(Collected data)
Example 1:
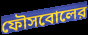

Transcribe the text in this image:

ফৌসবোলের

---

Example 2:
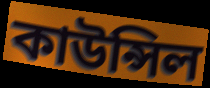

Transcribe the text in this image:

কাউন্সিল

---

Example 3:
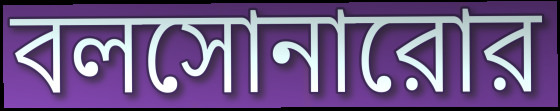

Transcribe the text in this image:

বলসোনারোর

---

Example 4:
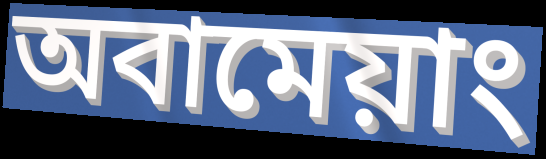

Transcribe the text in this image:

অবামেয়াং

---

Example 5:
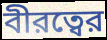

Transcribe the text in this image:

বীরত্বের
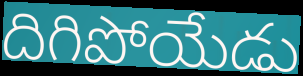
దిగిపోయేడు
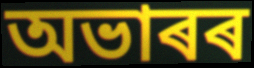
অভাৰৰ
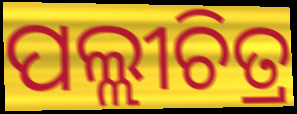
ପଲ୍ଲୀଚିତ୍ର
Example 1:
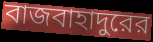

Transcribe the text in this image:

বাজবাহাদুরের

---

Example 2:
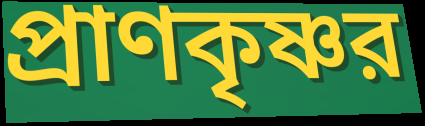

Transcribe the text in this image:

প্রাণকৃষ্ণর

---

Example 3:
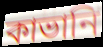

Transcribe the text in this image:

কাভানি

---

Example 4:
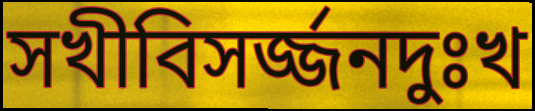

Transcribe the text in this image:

▸ Brief
Your task is to repeat the entries above exactly, omitting the pictures.

▸ Task response
Example 1:

Transcribe the text in this image:

ফৌসবোলের

---

Example 2:

Transcribe the text in this image:

কাউন্সিল

---

Example 3:

Transcribe the text in this image:

বলসোনারোর

---

Example 4:

Transcribe the text in this image:

অবামেয়াং

---

Example 5:

Transcribe the text in this image:

বীরত্বের
దిగిపోయేడు
অভাৰৰ
ପଲ୍ଲୀଚିତ୍ର
Example 1:

Transcribe the text in this image:

বাজবাহাদুরের

---

Example 2:

Transcribe the text in this image:

প্রাণকৃষ্ণর

---

Example 3:

Transcribe the text in this image:

কাভানি

---

Example 4:

Transcribe the text in this image:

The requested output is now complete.